EXERCISE: Please restate the records below verbatim, omitting every image they hold.

::: RECORDS TO PROCESS

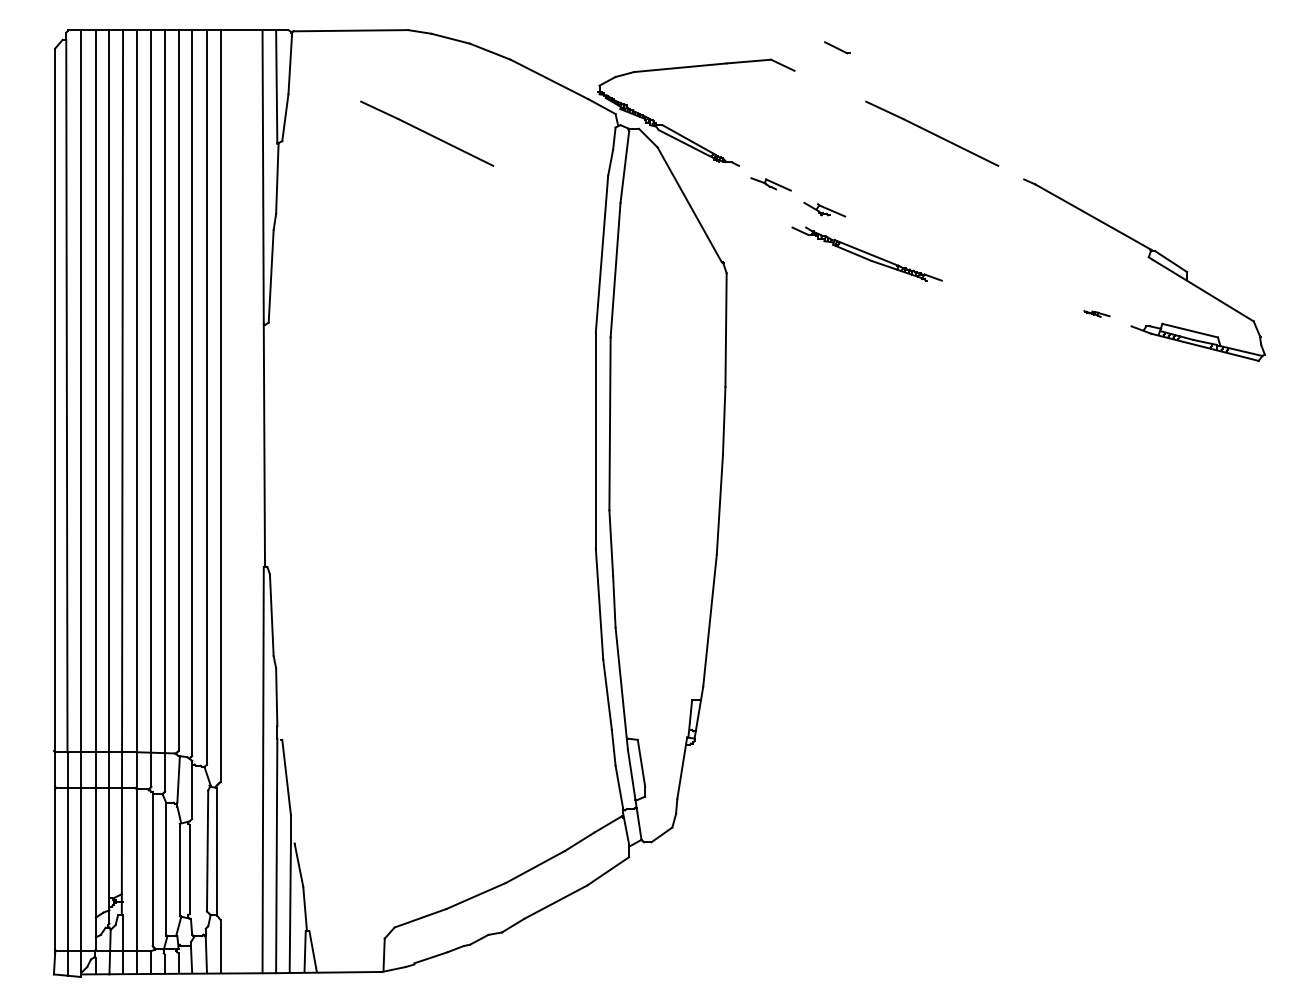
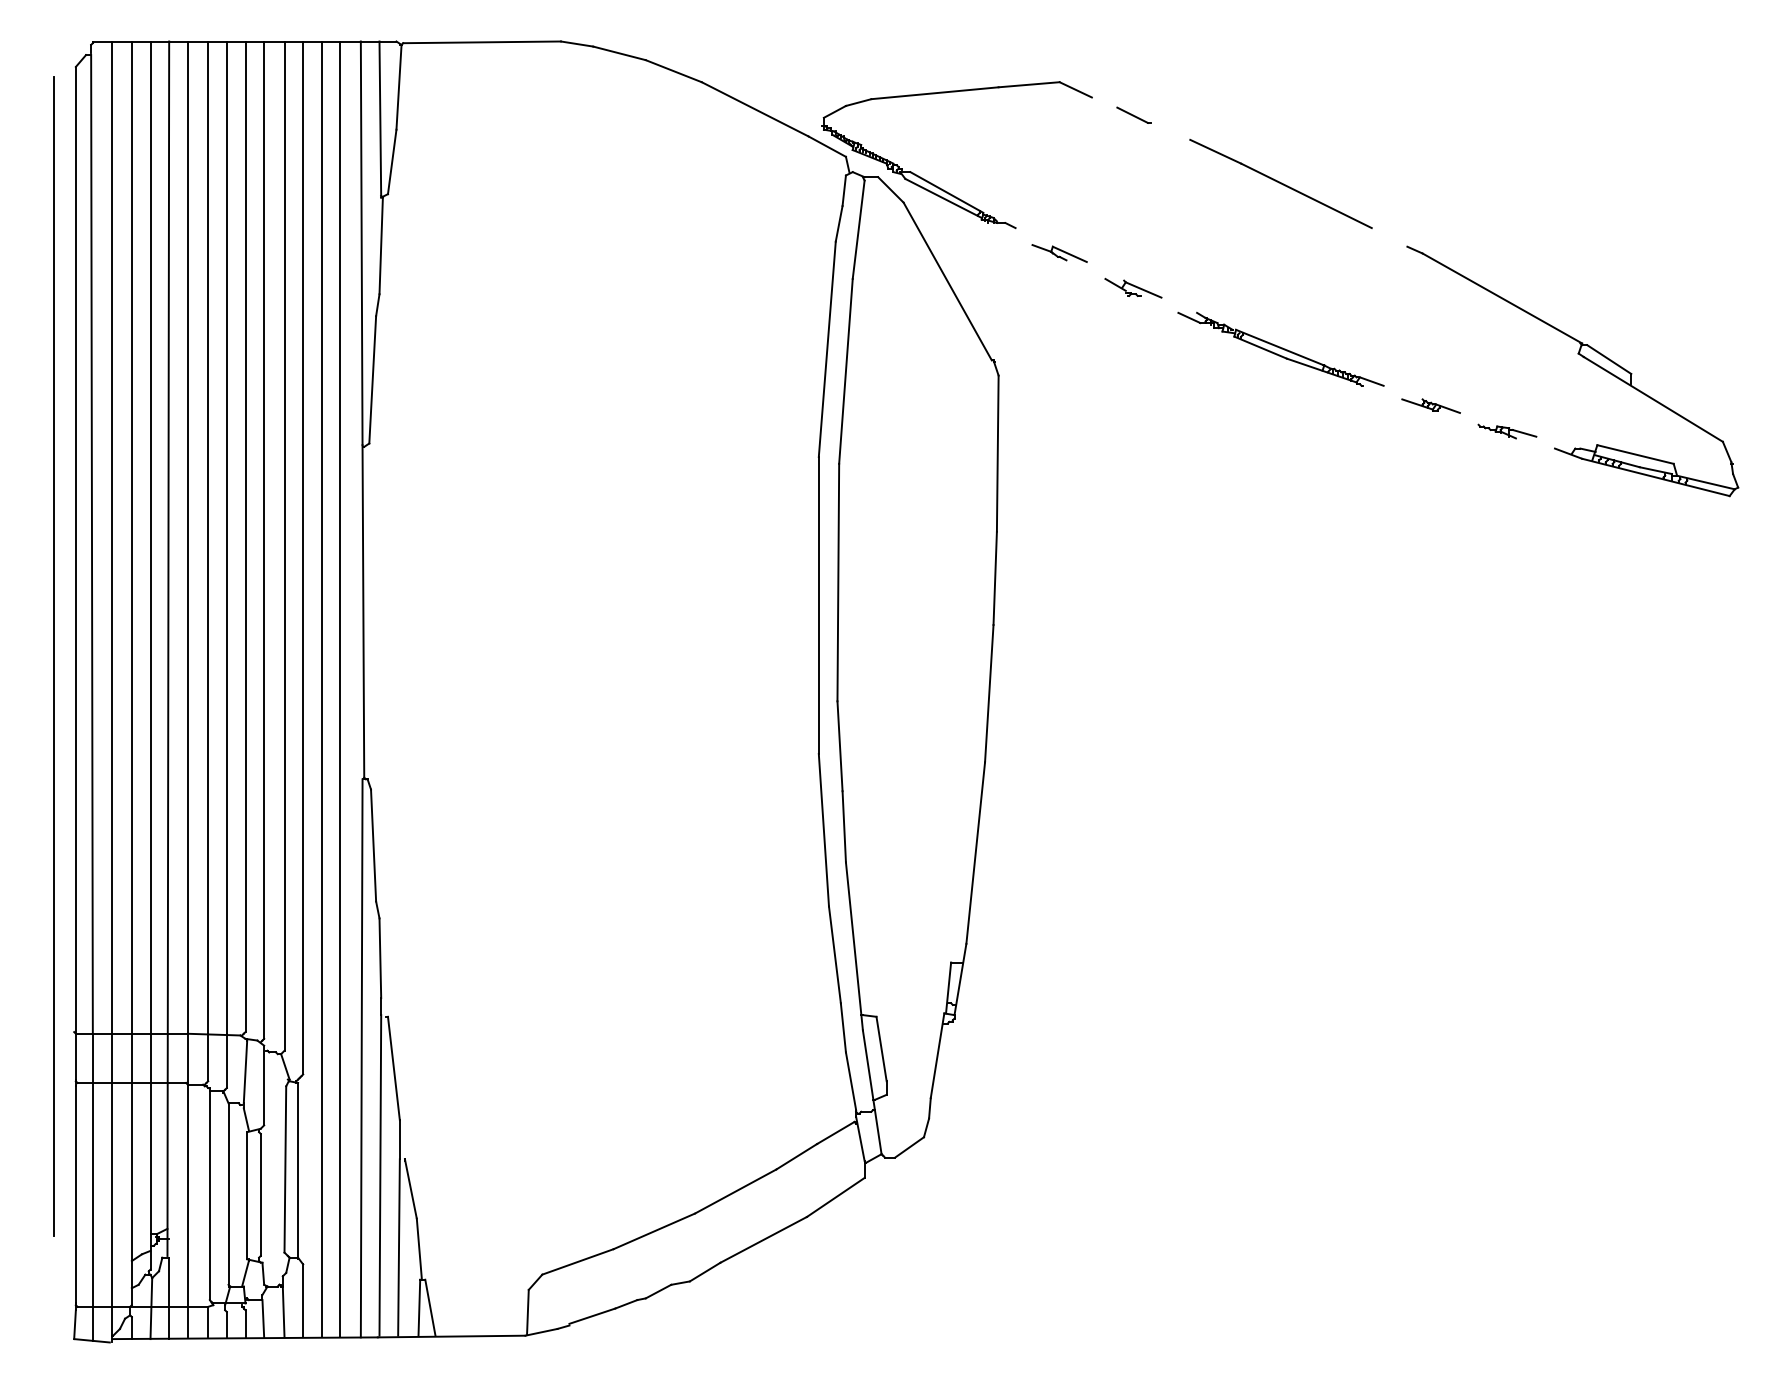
line: (837, 47) -> (1134, 114), moved
line: (427, 133) -> (587, 183), removed
part: (866, 253) -> (1280, 348), moved
part: (1041, 295) -> (1431, 406), added
part: (1096, 313) -> (1506, 430), size x1.67
line: (39, 477) -> (54, 656), added
line: (234, 501) -> (322, 689), added
line: (247, 501) -> (340, 689), added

::::::

RESULT BELOW:
line: (837, 47) -> (1134, 114), moved
line: (427, 133) -> (587, 183), removed
part: (866, 253) -> (1280, 348), moved
part: (1041, 295) -> (1431, 406), added
part: (1096, 313) -> (1506, 430), size x1.67
line: (39, 477) -> (54, 656), added
line: (234, 501) -> (322, 689), added
line: (247, 501) -> (340, 689), added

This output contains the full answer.